Transcribed page contents:
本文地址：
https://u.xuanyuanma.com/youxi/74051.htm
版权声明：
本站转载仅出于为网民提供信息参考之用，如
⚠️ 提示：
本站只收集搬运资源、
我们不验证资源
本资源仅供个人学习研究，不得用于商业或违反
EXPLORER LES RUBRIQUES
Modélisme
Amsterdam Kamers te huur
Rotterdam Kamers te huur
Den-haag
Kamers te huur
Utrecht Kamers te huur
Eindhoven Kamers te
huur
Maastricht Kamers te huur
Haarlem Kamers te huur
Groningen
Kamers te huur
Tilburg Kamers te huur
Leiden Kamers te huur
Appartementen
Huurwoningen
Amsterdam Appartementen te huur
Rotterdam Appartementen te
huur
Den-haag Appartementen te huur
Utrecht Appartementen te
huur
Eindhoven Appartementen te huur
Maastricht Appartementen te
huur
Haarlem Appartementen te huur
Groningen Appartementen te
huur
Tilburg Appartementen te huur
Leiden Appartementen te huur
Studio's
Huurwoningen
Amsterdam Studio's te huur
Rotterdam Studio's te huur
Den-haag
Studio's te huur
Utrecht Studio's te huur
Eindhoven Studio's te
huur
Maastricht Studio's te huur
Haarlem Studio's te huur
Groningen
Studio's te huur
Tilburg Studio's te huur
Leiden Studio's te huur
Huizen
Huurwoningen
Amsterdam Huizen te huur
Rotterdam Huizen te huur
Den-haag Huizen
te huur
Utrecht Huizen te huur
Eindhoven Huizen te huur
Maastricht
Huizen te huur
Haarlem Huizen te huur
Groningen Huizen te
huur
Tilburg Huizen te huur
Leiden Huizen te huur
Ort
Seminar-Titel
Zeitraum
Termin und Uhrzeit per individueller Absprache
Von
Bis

---

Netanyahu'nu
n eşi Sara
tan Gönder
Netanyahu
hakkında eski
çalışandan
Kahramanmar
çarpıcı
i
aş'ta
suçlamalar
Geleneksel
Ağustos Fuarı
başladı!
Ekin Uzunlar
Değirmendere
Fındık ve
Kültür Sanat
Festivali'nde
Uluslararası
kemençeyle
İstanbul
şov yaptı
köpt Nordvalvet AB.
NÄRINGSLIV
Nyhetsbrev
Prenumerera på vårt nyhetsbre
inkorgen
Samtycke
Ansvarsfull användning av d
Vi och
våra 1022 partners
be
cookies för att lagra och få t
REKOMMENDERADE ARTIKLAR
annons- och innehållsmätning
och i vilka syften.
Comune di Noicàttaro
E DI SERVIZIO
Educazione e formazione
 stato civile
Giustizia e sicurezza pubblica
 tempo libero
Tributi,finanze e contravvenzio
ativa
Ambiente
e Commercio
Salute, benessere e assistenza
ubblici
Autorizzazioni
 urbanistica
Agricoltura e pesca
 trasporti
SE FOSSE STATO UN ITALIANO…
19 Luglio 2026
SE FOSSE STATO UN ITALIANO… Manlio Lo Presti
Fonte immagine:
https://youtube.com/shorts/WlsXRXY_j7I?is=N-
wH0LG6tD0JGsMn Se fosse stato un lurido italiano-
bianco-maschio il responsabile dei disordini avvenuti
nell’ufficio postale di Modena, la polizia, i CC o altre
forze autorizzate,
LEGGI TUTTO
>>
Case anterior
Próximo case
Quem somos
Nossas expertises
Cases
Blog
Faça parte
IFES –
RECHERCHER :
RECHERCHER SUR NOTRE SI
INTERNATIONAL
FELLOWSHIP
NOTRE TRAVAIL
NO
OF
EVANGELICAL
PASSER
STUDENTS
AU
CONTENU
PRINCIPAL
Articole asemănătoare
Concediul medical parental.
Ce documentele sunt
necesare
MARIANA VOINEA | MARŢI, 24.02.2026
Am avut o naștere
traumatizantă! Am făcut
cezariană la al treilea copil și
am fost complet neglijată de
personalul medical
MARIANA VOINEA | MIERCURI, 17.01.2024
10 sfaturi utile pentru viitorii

## EXERCISE BRIEF
Across the entries above, how many lines include the word "Amsterdam"? Give only the number.

## THE COMPLETED TASK
4